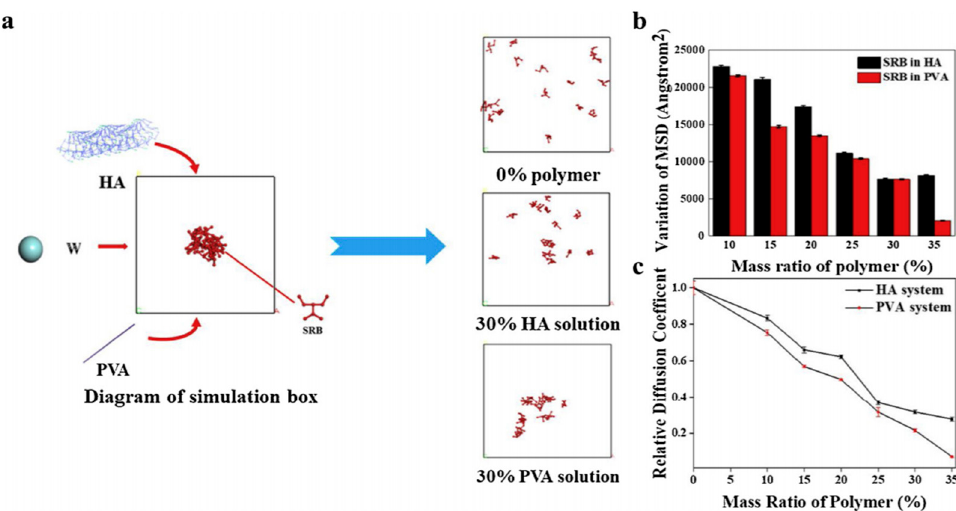
Figure 18. ( a ) Sketch to illustrate difference in diffusion behaviour of Sulforhodamine in different polymer solutions and ( b ) the variation of mean square displacement (MSD) mean square displacement (MSD) for Sulforhodamine (SRB) and ( c ) the relative diffusion coefficient of SRB (adopted from [140]).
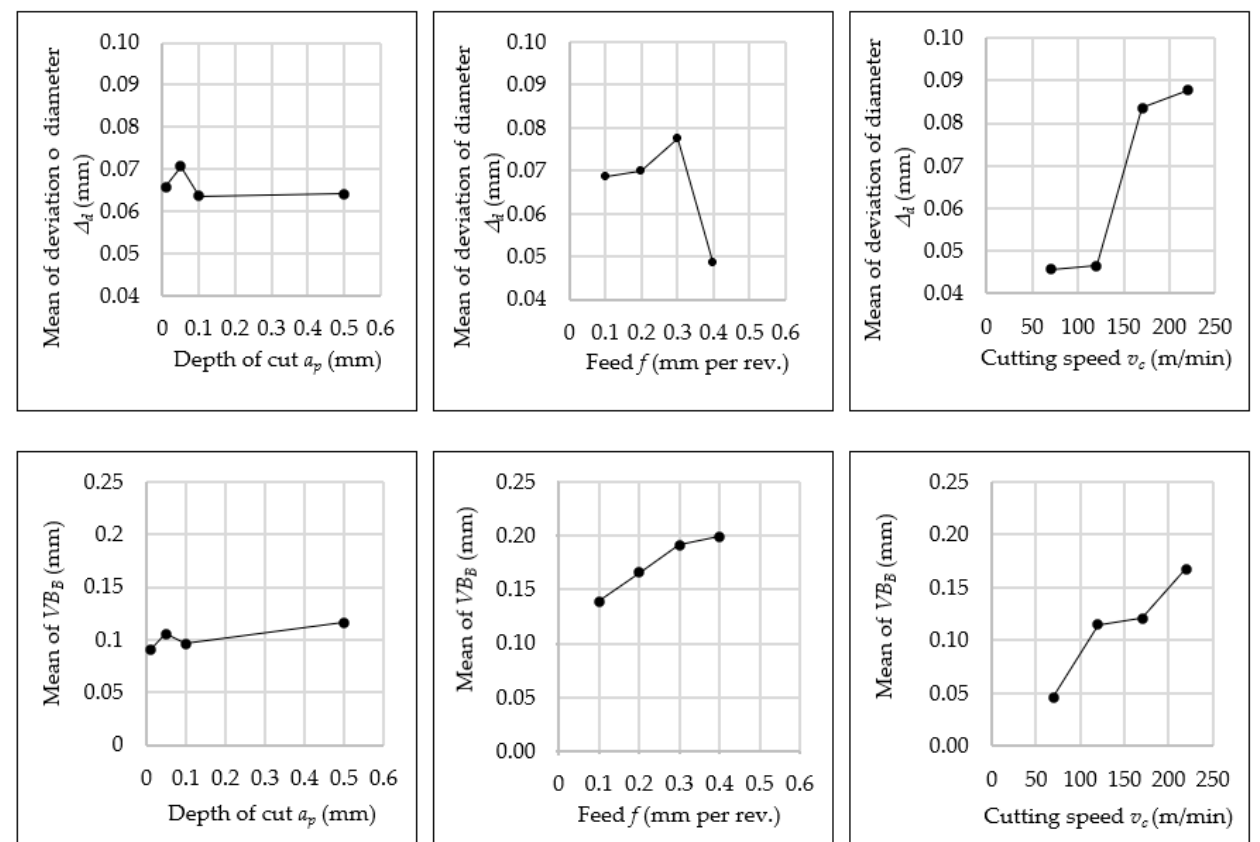
Figure 10. Main effect plot of diameter deviation Δ d and flank wear VB B.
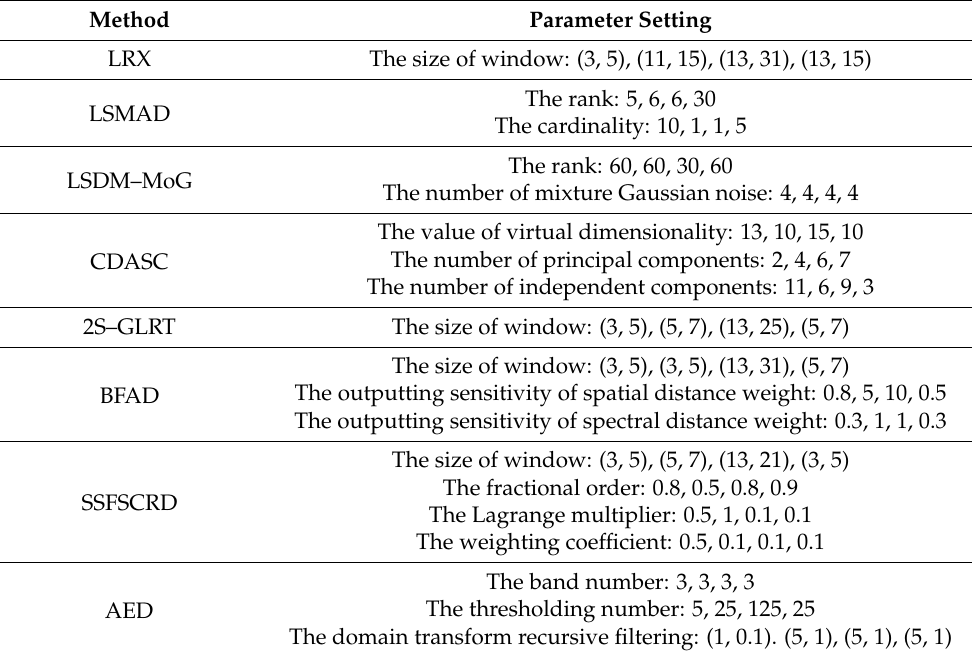
Table 1. Uncertain parameter settings for different alternative methods on four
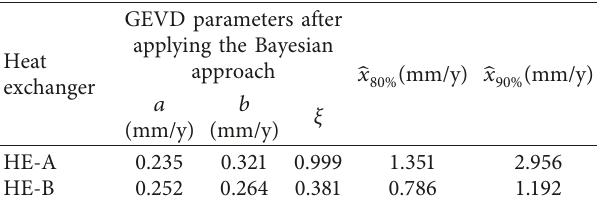
Figure 5: Wall thickness in HE-B in 2000 (a) and wall thickness thinning rate in HE-B in 2000 (b) (all the Probability Density Function (PDF) values plotted in this paper were adjusted in order for the distribution to “look like” the histogram. To do this, it is necessary to convert the PDF to the histogram’s size using the bins’ width and the number of bins. Reference [44] explains this process in detail). Table 2: GEVD parameters of the distributions obtained after the Bayesian approach in heat exchangers HE-A and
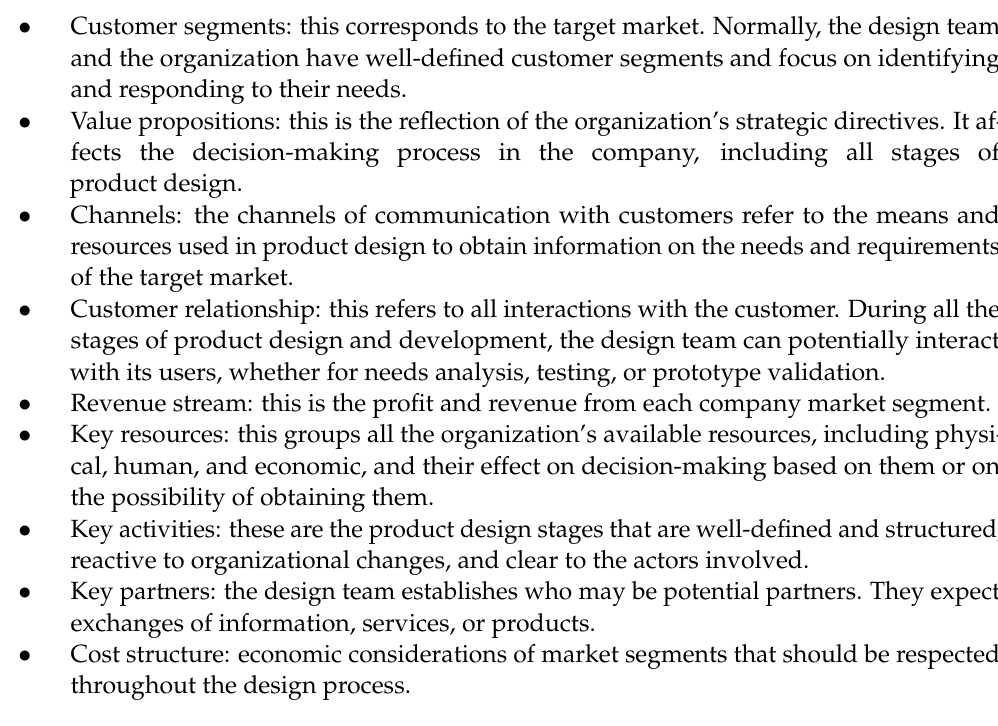
Figure 5. Data collection regarding involved actors.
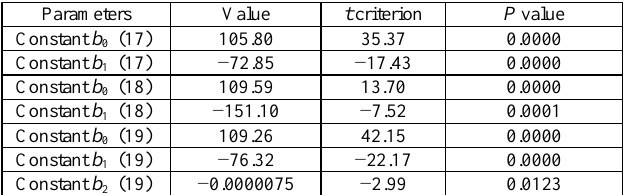
R ESULTS OF THE S TATISTICAL E VALUATION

____

> _Problem statement_
Copy out, exactly and without pictures, each line from the one containing "Figure 10. Main" through the final line of the entries, both ends included.

> _Result below_
Figure 10. Main effect plot of diameter deviation Δ d and flank wear VB B.
Table 1. Uncertain parameter settings for different alternative methods on four
Figure 5: Wall thickness in HE-B in 2000 (a) and wall thickness thinning rate in HE-B in 2000 (b) (all the Probability Density Function (PDF) values plotted in this paper were adjusted in order for the distribution to “look like” the histogram. To do this, it is necessary to convert the PDF to the histogram’s size using the bins’ width and the number of bins. Reference [44] explains this process in detail). Table 2: GEVD parameters of the distributions obtained after the Bayesian approach in heat exchangers HE-A and
Figure 5. Data collection regarding involved actors.
R ESULTS OF THE S TATISTICAL E VALUATION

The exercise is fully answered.